GABA(B) receptor as therapeutic target for drug addiction: from baclofen to positive allosteric modulators

The present paper summarizes experimental and clinical data indicating the therapeutic potential of the GABA(B) receptor agonist, baclofen, in the treatment of alcohol use disorder (AUD) and substance use disorder (SUD). Multiple preclinical studies have demonstrated the ability of baclofen to suppress alcohol drinking (including binge-and relapse-like drinking), oral alcohol self-administration, and intravenous self-administration of cocaine, nicotine, amphetamine, methamphetamine, morphine, and heroin in rodents.
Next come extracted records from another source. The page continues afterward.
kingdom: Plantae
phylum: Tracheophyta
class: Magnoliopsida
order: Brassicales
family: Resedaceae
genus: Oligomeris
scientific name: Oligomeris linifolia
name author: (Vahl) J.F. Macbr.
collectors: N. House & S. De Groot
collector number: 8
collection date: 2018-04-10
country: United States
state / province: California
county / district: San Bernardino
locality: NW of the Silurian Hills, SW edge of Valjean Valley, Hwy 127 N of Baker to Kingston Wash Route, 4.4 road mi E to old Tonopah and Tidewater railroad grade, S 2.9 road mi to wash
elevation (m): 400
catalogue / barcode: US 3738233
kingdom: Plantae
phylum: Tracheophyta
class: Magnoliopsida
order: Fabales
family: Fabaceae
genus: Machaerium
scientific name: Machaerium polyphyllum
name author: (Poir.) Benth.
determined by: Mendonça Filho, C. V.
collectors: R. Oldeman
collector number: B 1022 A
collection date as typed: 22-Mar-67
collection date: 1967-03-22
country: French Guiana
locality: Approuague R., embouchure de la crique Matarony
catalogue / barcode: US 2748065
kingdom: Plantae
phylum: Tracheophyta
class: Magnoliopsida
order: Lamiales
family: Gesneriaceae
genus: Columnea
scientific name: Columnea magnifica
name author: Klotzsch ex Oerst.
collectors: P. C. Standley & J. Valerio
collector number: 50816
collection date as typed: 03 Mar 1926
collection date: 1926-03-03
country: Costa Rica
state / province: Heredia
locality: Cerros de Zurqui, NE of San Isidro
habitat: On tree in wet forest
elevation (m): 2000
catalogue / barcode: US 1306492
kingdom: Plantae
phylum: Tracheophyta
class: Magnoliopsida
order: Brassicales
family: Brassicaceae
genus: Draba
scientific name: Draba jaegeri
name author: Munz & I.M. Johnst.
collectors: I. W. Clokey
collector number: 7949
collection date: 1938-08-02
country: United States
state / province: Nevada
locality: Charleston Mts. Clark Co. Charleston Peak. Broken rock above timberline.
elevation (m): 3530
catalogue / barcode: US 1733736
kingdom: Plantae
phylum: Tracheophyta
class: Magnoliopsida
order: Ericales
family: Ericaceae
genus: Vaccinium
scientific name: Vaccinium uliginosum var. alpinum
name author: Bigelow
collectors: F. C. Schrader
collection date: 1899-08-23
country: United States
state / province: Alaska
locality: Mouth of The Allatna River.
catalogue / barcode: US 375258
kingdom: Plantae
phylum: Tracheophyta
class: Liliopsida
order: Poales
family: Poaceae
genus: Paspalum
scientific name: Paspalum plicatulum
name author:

Some randomized, controlled trials (RCTs) and case reports support the efficacy of baclofen in suppressing alcohol consumption, craving for alcohol, and alcohol withdrawal symptomatology in alcohol-dependent patients. Data from RCTs and open studies investigating baclofen efficacy on SUD are currently less conclusive. Interest in testing high doses of baclofen in AUD and SUD treatment has recently emerged. Preclinical research has extended the anti-addictive properties of baclofen to positive allosteric modulators of the GABA(B) receptor (GABA(B) PAMs). In light of their more favourable side effect profile (compared to baclofen), GABA(B) PAMs may represent a major step forward in a GABA(B) receptor-based pharmacotherapy of AUD and SUD.